JÚLIO CÉSAR COSTA disse:

Desde os 14 - creio eu - que este poema é o meu favorito. Sempre pensei que quando tu o escreveste estava em completa iluminação, diretamente ligado com o Pai Universal. Quem imaginaria que toda esta questão de ecologia ia virar este modismo (mais um?), quando tu dizes "há um passáro em teu ombro...não destrua parceiro..."; e essa opinião é forte e motivada pela data embaixo do poema: dois dias de puro transe?

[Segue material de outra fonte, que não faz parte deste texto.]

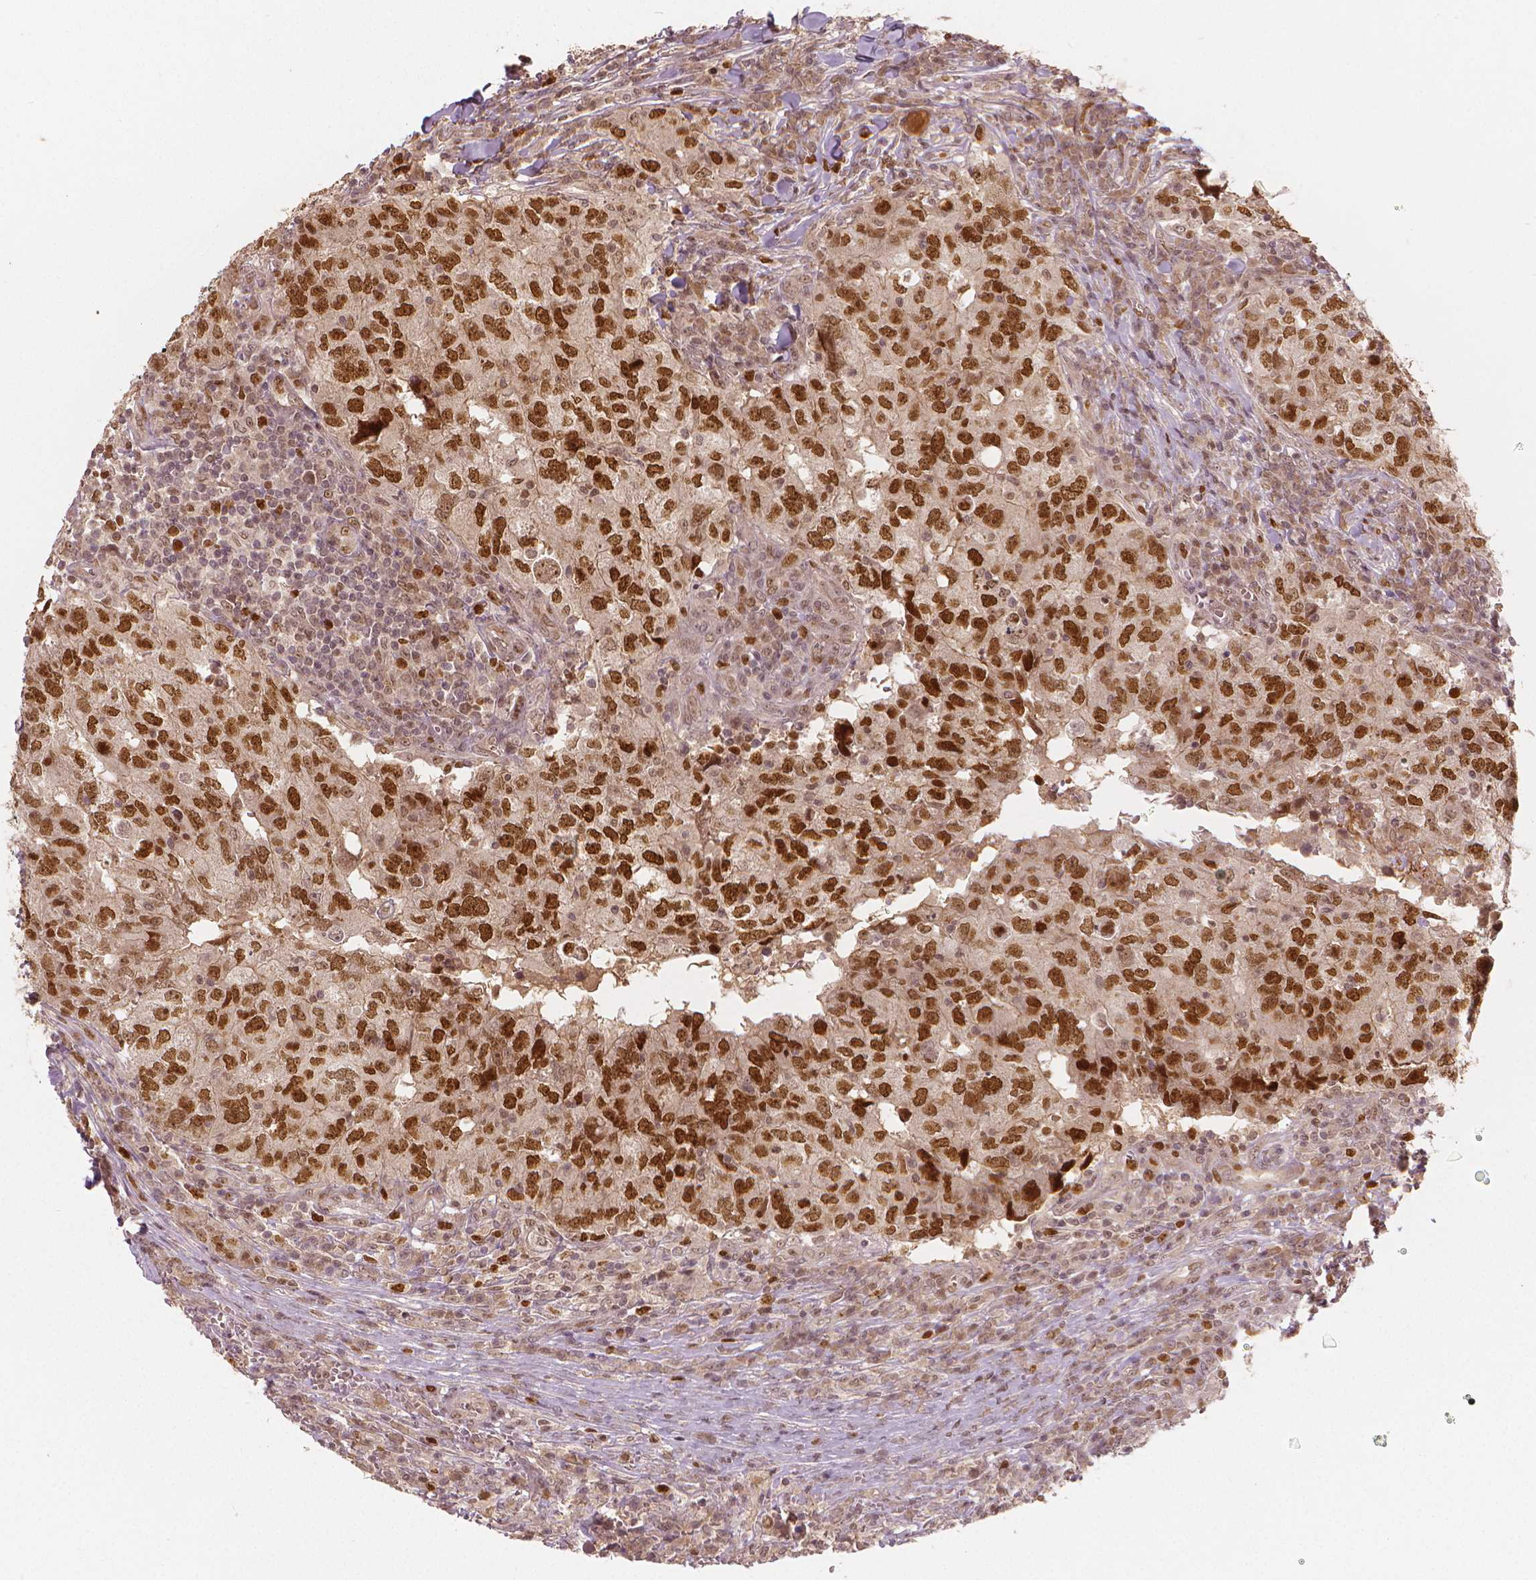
{"staining": {"intensity": "moderate", "quantity": ">75%", "location": "nuclear"}, "tissue": "breast cancer", "cell_type": "Tumor cells", "image_type": "cancer", "snomed": [{"axis": "morphology", "description": "Duct carcinoma"}, {"axis": "topography", "description": "Breast"}], "caption": "Breast cancer stained with immunohistochemistry demonstrates moderate nuclear positivity in approximately >75% of tumor cells. The staining is performed using DAB brown chromogen to label protein expression. The nuclei are counter-stained blue using hematoxylin.", "gene": "NSD2", "patient": {"sex": "female", "age": 30}}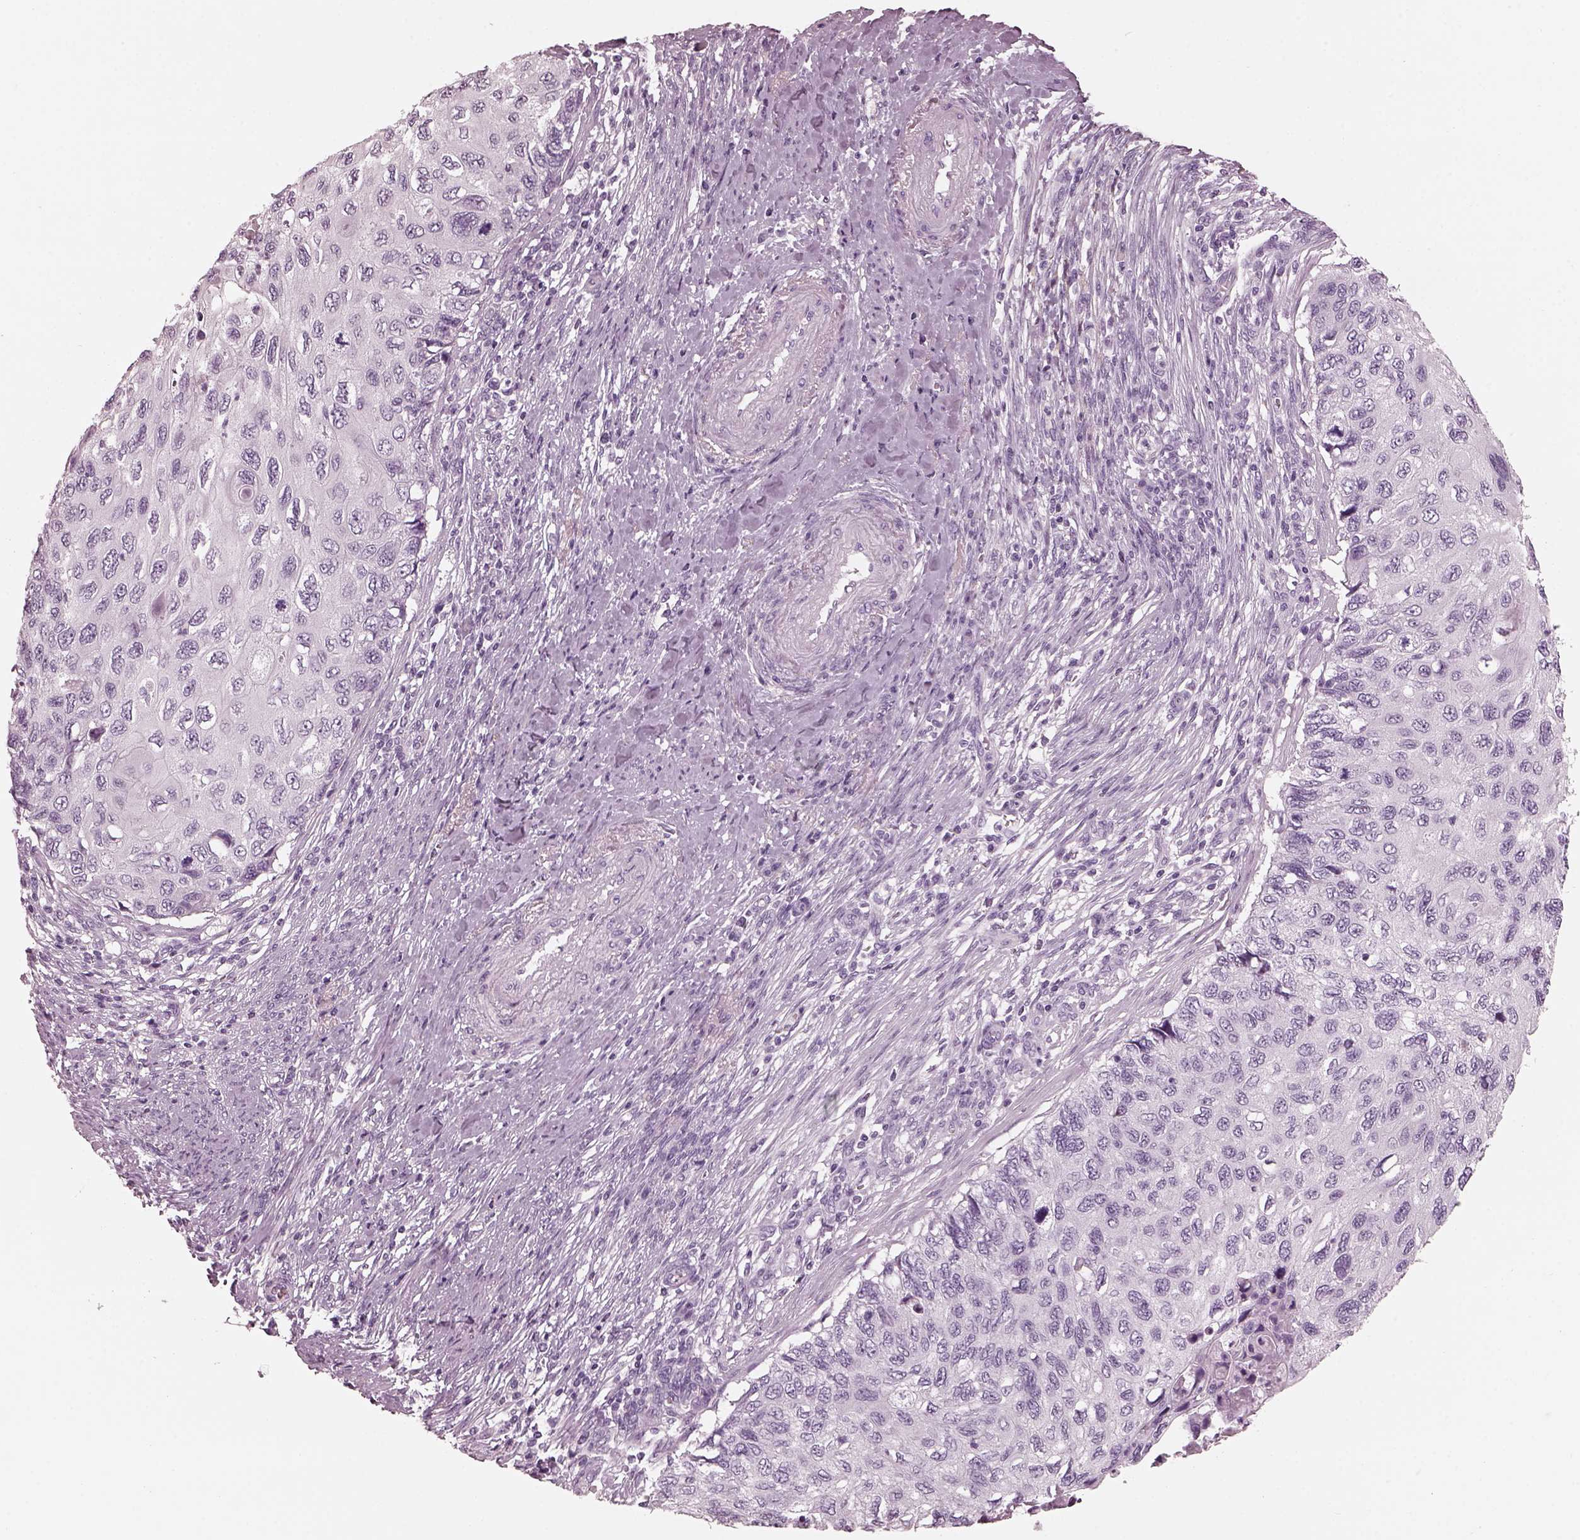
{"staining": {"intensity": "negative", "quantity": "none", "location": "none"}, "tissue": "cervical cancer", "cell_type": "Tumor cells", "image_type": "cancer", "snomed": [{"axis": "morphology", "description": "Squamous cell carcinoma, NOS"}, {"axis": "topography", "description": "Cervix"}], "caption": "Human cervical cancer (squamous cell carcinoma) stained for a protein using immunohistochemistry shows no positivity in tumor cells.", "gene": "FABP9", "patient": {"sex": "female", "age": 70}}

E a apresentação do LUCIO FLÁVIO falando da "lâmina afiada do capitalismo"( essa palavra: lâmina é outra vertigem), cortando nossa história e nossa região; área de segurança nacional; chico buarque; televisão; guerrilha do araguaia; peixe frito; cana pura; mojumaexto; violão; vitrola tocando roberto carlos; pipiras no quintal; o rio, o rio o rio o rio rio o rio rio... que época rapaz, que tempos!!! E o final dos bois entre bois e a estrada nos atravessando que persiste até hoje. Demir, tu estavas em transe quando escreveste isto: é a nossa estória condensada pelo poeta, pelo vate escolhido pelos deuses. Este poema é o poema que finalmente nos deu o conhecimento de que somos um povo, uma nação!!! Uma espécie especial de gente que deus colocou nesta peninsula mesopotâmica do sol!! Saudações Irmão!!! Saudações Sacerdote dessa ignota Terra!! Saudações Grande Médium, Santa Antena Poética da Amazônia!!! Nossa Igreja será um dia fundada e serás o Pontífice Máximo!! Guiarás nosso povo em busca de seu regogizo completo na volta à Mãe Terra ( à sempre sonhada Canãa)! Ao Grande Útero ( e também ao Úbere) Materno que é a TERRA; Esta Terra. O nosso catecismo será este poema: não o destrua parceiro, foge com eles minimo... O poema é a nossa resistência escrita a ferro e a fogo pelas mãos daquele que conhece o futuro, que antevê, que-tudo-vê; o Espírito que Anda, o moderno homero amazônico; o virgilio enclausurado nesse rincões amazônicos. O Pagão que é abençoado Salve, salve! EVÓE!!!!!!!!!!!!!
PS - caramba, escrevi tudo isso????
PS 2 - a hora fatal se aproxima!!!!
PS - 3 - deveria ser ensiando e reensinado nas escolas municipais. Quando os pretensiosos serão humildes e reconhecerão que apenas enxergam o próprio nariz ou o umbigo?